Zimbabwe is running out of cash
Zimbabwe is running out of cash

It's called a dollar, and worth a dollar -- at least for now. But it has nothing to do with the U.S. Federal Reserve.

Zimbabwe has started issuing so-called bond notes in a bid to ease a chronic shortage of cash.

The southern African country has been using a mix of different currencies -- and most importantly U.S. dollars -- since its own Zimbabwe dollar imploded in 2009 amid massive money printing and hyperinflation.

But the collapse of the economy has meant people have to buy almost everything from bottled water to toothpicks from abroad, and that means cash is constantly pouring out of the country.

Zimbabwe began stocking ATMs on Monday with the new bond notes in denominations of $2 and $5. They are not legal tender outside Zimbabwe.

The idea is that the notes (and bond coins already in circulation) are used for local transactions, preserving scarce U.S. dollars and other currencies, such as South African rand, to spend on imports.

zimbabwe new bond notes

The bond notes trade at par with the U.S. dollar, and they're backed by $200 million held by the central bank. But many Zimbabweans believe they mark the first step towards the reintroduction of a local currency -- one doomed to massive devaluation.

They even look almost identical to old Zimbabwe dollars.

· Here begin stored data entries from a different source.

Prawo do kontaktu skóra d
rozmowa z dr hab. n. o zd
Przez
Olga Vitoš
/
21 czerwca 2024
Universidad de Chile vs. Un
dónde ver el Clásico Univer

People rushed to ATMs in the hope of withdrawing U.S. dollars before the machines switched over. Some shops were refusing to accept the bond notes, other retailers said they have no choice.

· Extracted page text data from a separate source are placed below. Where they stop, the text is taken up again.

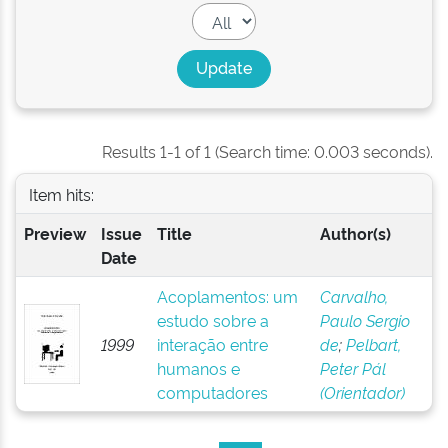
Results 1-1 of 1 (Search time: 0.003 seconds).
Item hits:
Preview
Issue
Title
Author(s)
Date
Acoplamentos: um
Carvalho,
estudo sobre a
Paulo Sergio
1999
interação entre
de
;
Pelbart,
humanos e
Peter Pál
computadores
(Orientador)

"We just have to accept this money. I am taking it if clients bring it," said Netsai Mukore, a shopkeeper in downtown Harare.

zimbabwe new bond notes man

The country's central bank said Saturday that $10 million worth of bond notes would be released initially. It also set a limit on withdrawals of $50 per day and $150 a week.

Some economists warn the new notes will cause even more pain for Zimbabwe's economy.

"Most Zimbabwean companies import their goods so they need foreign currency, not this currency which has value in Zimbabwe alone," said Prosper Chitambara, an economist at the Labour and Economic Development Research Institute of Zimbabwe.

"The introduction of bond notes will further scare away foreign investors because of the issue of trust," said Chitambara. "We are likely to have more shortages of goods in the country."

The cash shortage means the government has been struggling to pay public sector workers. It has been paying salaries late, or only in part.